MIYA FOLICK, “Mommy”

The follow-up to singles such as “Get Out of My House,” and “Bad Thing” (the highlight of last fall’s “2007” EP), “Mommy” is the latest from Miya Folick’s new album, “Roach,” out May 26. “‘Mommy’ is maybe the most intimate song on my record,” Folick says. “It’s about heritage, memory and family. I think there’s an ache in the song that exposes the gap between my limited understanding of my parents and the full richness of their lives. The first time I played this song live was at the Echo, and my mom showed up — not joking — with a jar of honey for me, to soothe my throat (you’ll understand this anecdote when you listen to the song).”


PHOTO OPS, “The Dream Is Done”

Songwriter Terry Price introduced, “Burns Bright,” his new album as Photo Ops, in February with the video for “You Must Not Need a Friend at All.” “The Dream Is Done” is the album’s next ethereal missive, a still life set in motion by his imaginative piano and lyrical imagery. “The overwhelming sense of being around people after being isolated for so long is one of the main themes of the record,” Price says. “Going to the park just to see people, and feel like a human being. Using imagery to convey the strange nature of the passage of time. The shadows’ shape changing as weeks go by. Being inside for a long time then suddenly going out into the sun. Saying goodbye to the past, your own sense of who you were, are, and are becoming.” The video for the song was directed by Bliss Braoudakis. The album is out April 28.

→ **Dataset content**:
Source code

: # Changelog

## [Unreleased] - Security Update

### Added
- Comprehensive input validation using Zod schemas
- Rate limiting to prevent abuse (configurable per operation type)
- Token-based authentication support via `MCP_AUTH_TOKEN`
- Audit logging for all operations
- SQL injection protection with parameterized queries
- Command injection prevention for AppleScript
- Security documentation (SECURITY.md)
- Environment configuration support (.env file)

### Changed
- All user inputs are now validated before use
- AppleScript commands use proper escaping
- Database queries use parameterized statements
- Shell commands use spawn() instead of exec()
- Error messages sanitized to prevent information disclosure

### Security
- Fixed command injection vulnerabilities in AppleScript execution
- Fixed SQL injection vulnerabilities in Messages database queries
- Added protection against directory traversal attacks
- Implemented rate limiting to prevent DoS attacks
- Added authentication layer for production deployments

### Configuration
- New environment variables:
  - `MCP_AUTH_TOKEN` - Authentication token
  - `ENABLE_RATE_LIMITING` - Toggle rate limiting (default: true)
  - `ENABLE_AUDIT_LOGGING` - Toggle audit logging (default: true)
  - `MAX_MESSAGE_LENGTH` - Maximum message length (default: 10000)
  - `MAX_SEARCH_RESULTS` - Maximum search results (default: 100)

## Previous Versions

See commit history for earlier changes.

→ **What you should do**:
Extract, word for word, the part of the song write-ups that runs from "Songwriter Terry Price" to "out April 28.".

→ **Task solution**:
Songwriter Terry Price introduced, “Burns Bright,” his new album as Photo Ops, in February with the video for “You Must Not Need a Friend at All.” “The Dream Is Done” is the album’s next ethereal missive, a still life set in motion by his imaginative piano and lyrical imagery. “The overwhelming sense of being around people after being isolated for so long is one of the main themes of the record,” Price says. “Going to the park just to see people, and feel like a human being. Using imagery to convey the strange nature of the passage of time. The shadows’ shape changing as weeks go by. Being inside for a long time then suddenly going out into the sun. Saying goodbye to the past, your own sense of who you were, are, and are becoming.” The video for the song was directed by Bliss Braoudakis. The album is out April 28.